Something beyond the typical Halloween festivities will occur Friday night at the Cedar Cultural Center in Minneapolis.

There will be costumes of a sort — flowing robes on the women, uniform shirts and ties on the men. But when the Taleex Band raises its voices for some Somali music that blends tradition and modernity, the result will be the opposite of scary.

"The message and the melody are both very important in our music," said Farhan Hussein, one of many singers in the lineup. "It is about love and caring and how you treat others. Our most popular songs are about the equality of love."

One of only a few Somali music ensembles in the United States, the Taleex Band usually comprises nine or 10 vocalists, divided almost equally along gender lines, backed by a three-piece band.

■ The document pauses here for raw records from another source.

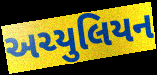
અચ્યુલિયન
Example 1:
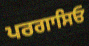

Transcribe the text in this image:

ਪਰਗਾਸਿਓ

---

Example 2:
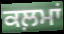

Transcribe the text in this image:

ਕਲ਼ਮਾਂ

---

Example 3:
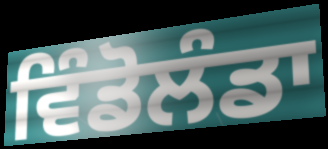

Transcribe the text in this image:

ਵਿੰਡੋਲੰਡਾ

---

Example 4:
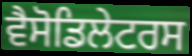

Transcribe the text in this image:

ਵੈਸੋਡਿਲੇਟਰਸ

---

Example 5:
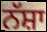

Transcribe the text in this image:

ਨੱਸ਼ਾ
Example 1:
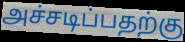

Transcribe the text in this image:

அச்சடிப்பதற்கு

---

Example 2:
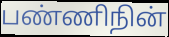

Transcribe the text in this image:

பண்ணிநின்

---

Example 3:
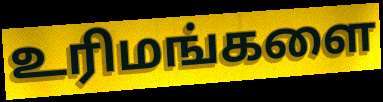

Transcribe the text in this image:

உரிமங்களை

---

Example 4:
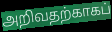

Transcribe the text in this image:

அறிவதற்காகப்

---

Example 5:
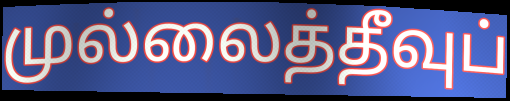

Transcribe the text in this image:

முல்லைத்தீவுப்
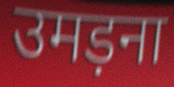
उमड़ना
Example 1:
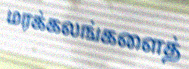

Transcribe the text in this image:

மரக்கலங்களைத்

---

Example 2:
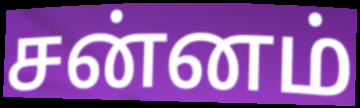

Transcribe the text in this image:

சன்னம்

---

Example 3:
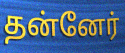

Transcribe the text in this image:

தன்னேர்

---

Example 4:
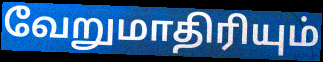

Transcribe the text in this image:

வேறுமாதிரியும்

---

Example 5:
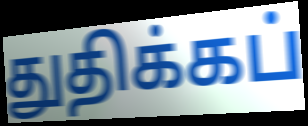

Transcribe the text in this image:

துதிக்கப்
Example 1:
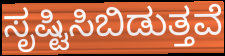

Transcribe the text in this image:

ಸೃಷ್ಟಿಸಿಬಿಡುತ್ತವೆ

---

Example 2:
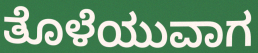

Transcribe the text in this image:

ತೊಳೆಯುವಾಗ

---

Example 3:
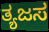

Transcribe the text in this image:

ತ್ಯಜಸ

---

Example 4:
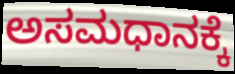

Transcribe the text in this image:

ಅಸಮಧಾನಕ್ಕೆ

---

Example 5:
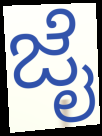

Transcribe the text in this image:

ಜೈ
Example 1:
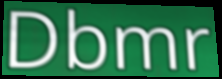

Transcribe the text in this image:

Dbmr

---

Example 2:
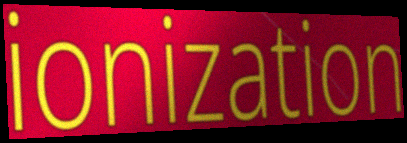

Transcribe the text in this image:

ionization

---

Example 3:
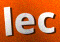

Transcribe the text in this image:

lec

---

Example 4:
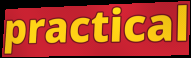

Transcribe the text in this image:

practical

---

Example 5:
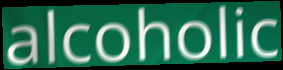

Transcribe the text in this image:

alcoholic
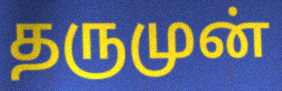
தருமுன்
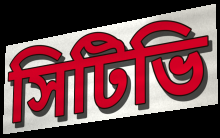
সিটিভি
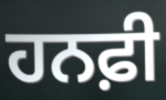
ਹਨਫ਼ੀ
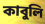
কাবুলি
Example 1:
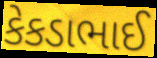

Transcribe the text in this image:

કેકડાભાઈ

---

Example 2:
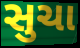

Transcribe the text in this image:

સુચા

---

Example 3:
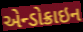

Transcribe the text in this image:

એન્ડોક્રાઇન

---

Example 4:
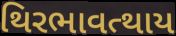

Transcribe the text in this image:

થિરભાવત્થાય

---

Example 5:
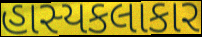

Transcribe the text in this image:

હાસ્યકલાકાર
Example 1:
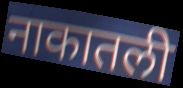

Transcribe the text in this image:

नाकातली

But Friday's gig — which is free and open to the public — is an especially ambitious affair. While it typically plays just a handful of songs for a wedding or to welcome a visiting dignitary, the band will perform two 45-minute sets, augmented by three or four jazz musicians from nearby Augsburg College.

The Cedar concert will culminate a weeklong slate of activities that is part of an arts residency for the band at Augsburg. All of it is under the aegis of a project called Midnimo, the Somali word for unity. Sponsored by a $200,000 grant from the Doris Duke Foundation for Islamic Art, Midnimo will enable the Cedar and Augsburg to host five Somali musical acts from around the world — Taleex is the first, and the only local, ensemble — over the next two years to foster cross-cultural understanding.

"Six organizations around the globe, partnering with colleges and universities, were given grants to connect millennials to Islamic cultures," said Fadumo Ibrahim, the Cedar's Somali cultural liaison. "All the other ones are theater organizations — we are the only one doing musical performance. Many Augsburg students, as well as those in the surrounding community, aren't familiar with how Somali Muslim culture is different from Muslim culture among the Palestinians or Iraqis or Malaysians."

Taleex Band is actually a confederation of various singers who once performed individually. Ahmed Gaashaanle, who came to this country as a teenager around the turn of the century, ostensibly founded the group by persuading others to unite around him and his resourceful cohorts, including oud player Ahmed Omar and songwriter Maxamed Guun.

"Ahmed would see these people at weddings and parties where they played, and said everyone can make more money if they work together, with a songwriter who could create new songs with them," explained Ibrahim, who also helped translate a recent interview with Taleex members.

YouTube videos show the group rousing crowds to clap and dance, led by spare, lilting rhythms and vocal harmonies providing counterpoint to a succession of singers, each taking a chorus. "Rehearsals help us decide on the singing," Hussein said. "It might be two males, and then we decide it would be better with a man and a woman."

The extended length of the Halloween concert will enable more individual singing performances, which has kept Guun busy writing material, with vocalist Farah Ali serving as his primary co-composer.

Near the end of a group interview following a recent rehearsal, the band members were asked if there was anything they wanted to add. Gaashaanle, the founder, said it was important to know that Taleex is named after the Dervish military fortifications that were a crucial defense during Somalia's battles with the British and Italian colonialists in the early 20th century.

Then Omar, slightly older than the other members, unfolded his laptop and brought up a YouTube clip of a solo recording he had made: the Somalia national anthem on oud.

"Most of the countries who play oud use seven strings. In Somalia, we use a five-string oud," he said, his voice full of pride. He'll be playing those strings Friday.